SÃO CARLOS, SP (FOLHAPRESS) – Ao que tudo indica, os seres humanos arcaicos que habitavam o sudoeste da China há mais de 300 mil anos não viviam propriamente na Idade da Pedra –estava mais para a “Idade da Madeira”, a julgar pela diversidade de artefatos feitos com essa matéria-prima que eles usavam em seu cotidiano.
Os instrumentos, analisados num estudo publicado na última quinta-feira (3), surpreenderam os arqueólogos porque não se parecem com quase nada encontrado até hoje em locais habitados por humanos primitivos. Entretanto, a descoberta no sítio de Gantangqing talvez indique que essa raridade é apenas resultado de problemas de preservação em outros locais, e que a madeira pode ter sido tão importante quanto a pedra para os ancestrais da humanidade.
Liderado por Xing Gao, da Academia Chinesa de Ciências, e Bo Li, da Universidade de Wollongong, na Austrália, a pesquisa saiu no periódico especializado americano Science e analisou um total de 35 implementos de madeira, com idade estimada entre 361 mil anos e 250 mil anos.
Tanto a data mais antiga quanto a mais recente precedem em muito o processo de expansão dos seres humanos de anatomia moderna, ou Homo sapiens, a partir de seu berço no continente africano –as primeiras evidências da presença da linhagem H. sapiens na África datam de cerca de 300 mil anos atrás.
Tudo leva a crer, portanto, que os fabricantes das ferramentas de madeira eram membros de linhagens mais arcaicas de hominínios (nome dado às espécies que são mais próximas de nós do que dos chimpanzés atuais).
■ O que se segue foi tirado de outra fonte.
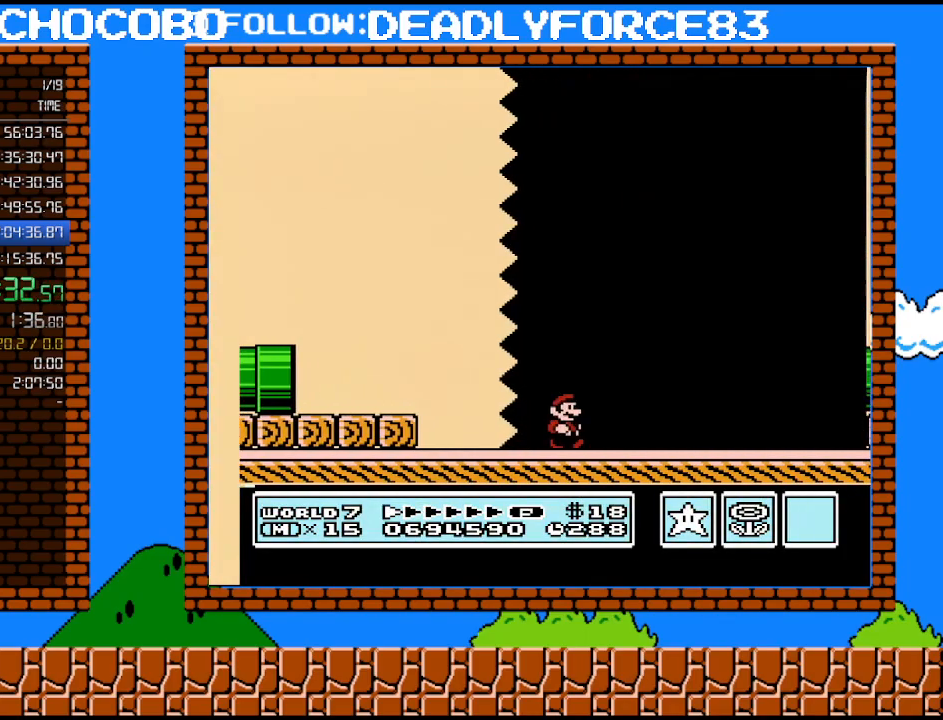
{"buttons": ["B", "DPAD_RIGHT"], "events": []}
Podem ter sido da espécie Homo erectus, ainda presente na região naquela época, ou mesmo alguns dos misteriosos denisovanos, espécie hoje mais conhecida apenas por seu DNA.
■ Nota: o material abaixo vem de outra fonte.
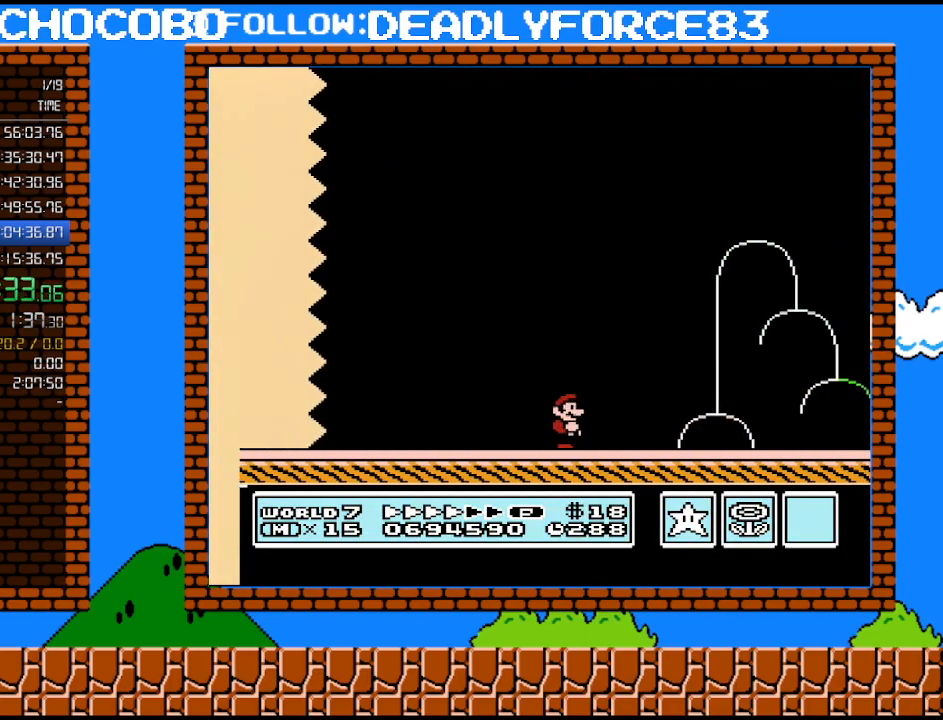
{"buttons": ["B", "DPAD_RIGHT"], "events": []}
Naquela fase do Pleistoceno (a chamada Era do Gelo), o sítio de Gantangqing ficava nas margens do lago Fuxian, e as camadas de sedimentos do lago nas quais os objetos de madeira foram preservados eram ricas em matéria orgânica e pobres em oxigênio. Ou seja, são as condições ideais para que os instrumentos, feitos principalmente a partir do tronco de pinheiros, fossem preservados.
É claro que, aos olhos de não especialistas, os objetos poderiam ser confundidos com pedaços de madeira carregados por rios, por exemplo. É por isso que Gao, Li e seus colegas utilizaram critérios claros para determinar que eles tinham sido modificados intencionalmente pelos seres humanos arcaicos.
A lista estabelecida por eles no estudo tem cinco itens:
1) escolha intencional de pedaços de madeira com pontas que favoreciam o manuseio
2) marcas que indicam que a madeira foi retrabalhada para adquirir um formato específico
3) superfícies aplainadas
4) evidências de uso (desgastes na ponta, por exemplo)
5) polimento. Todos os objetos de madeira identificados como artefatos se encaixam em pelo menos três dessas categorias.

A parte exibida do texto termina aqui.